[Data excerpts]
#####

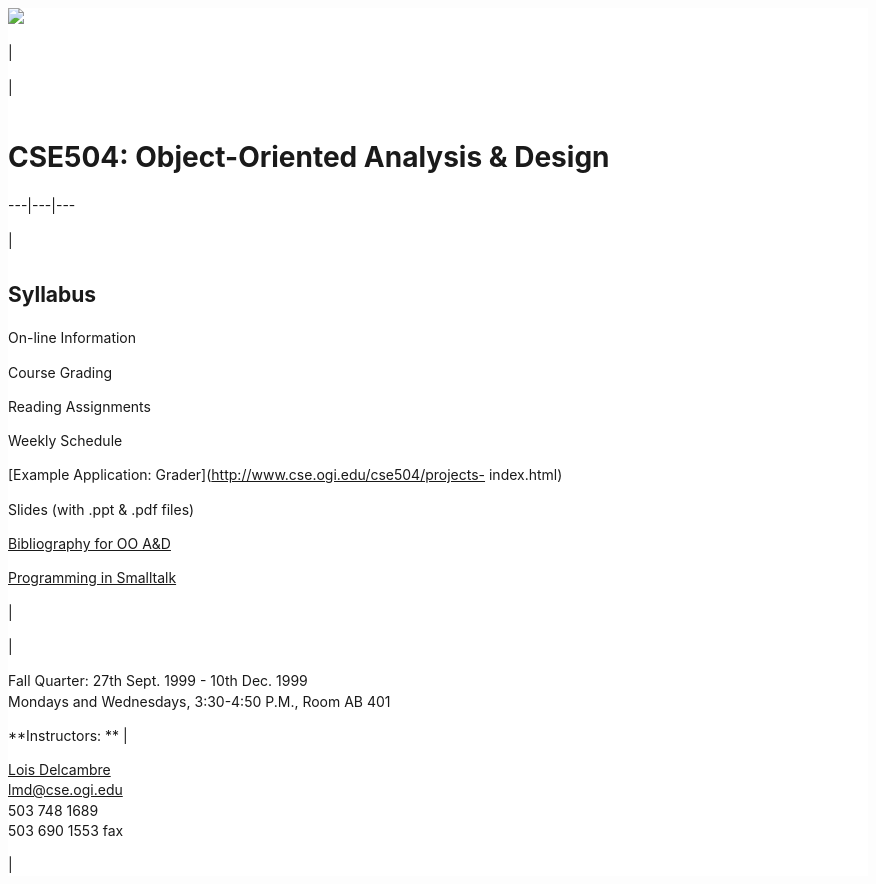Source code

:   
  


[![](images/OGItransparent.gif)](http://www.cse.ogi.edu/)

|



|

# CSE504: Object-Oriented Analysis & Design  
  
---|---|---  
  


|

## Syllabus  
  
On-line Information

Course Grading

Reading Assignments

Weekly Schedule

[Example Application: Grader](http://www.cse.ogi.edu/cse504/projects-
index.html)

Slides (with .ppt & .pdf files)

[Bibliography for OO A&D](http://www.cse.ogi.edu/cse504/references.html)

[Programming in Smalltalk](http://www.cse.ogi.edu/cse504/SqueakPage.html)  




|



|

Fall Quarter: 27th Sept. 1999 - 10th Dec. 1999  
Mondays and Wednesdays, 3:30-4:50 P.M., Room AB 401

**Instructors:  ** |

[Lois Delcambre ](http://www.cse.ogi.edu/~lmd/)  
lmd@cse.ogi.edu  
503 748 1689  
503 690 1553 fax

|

#####

All lines above from the one with "[Bibliography for OO" to the one with "Fall Quarter: 27th", inclusive, should be copied exactly, and no other lines.

OUTPUT FOR THIS EXERCISE:
[Bibliography for OO A&D](http://www.cse.ogi.edu/cse504/references.html)

[Programming in Smalltalk](http://www.cse.ogi.edu/cse504/SqueakPage.html)  




|



|

Fall Quarter: 27th Sept. 1999 - 10th Dec. 1999  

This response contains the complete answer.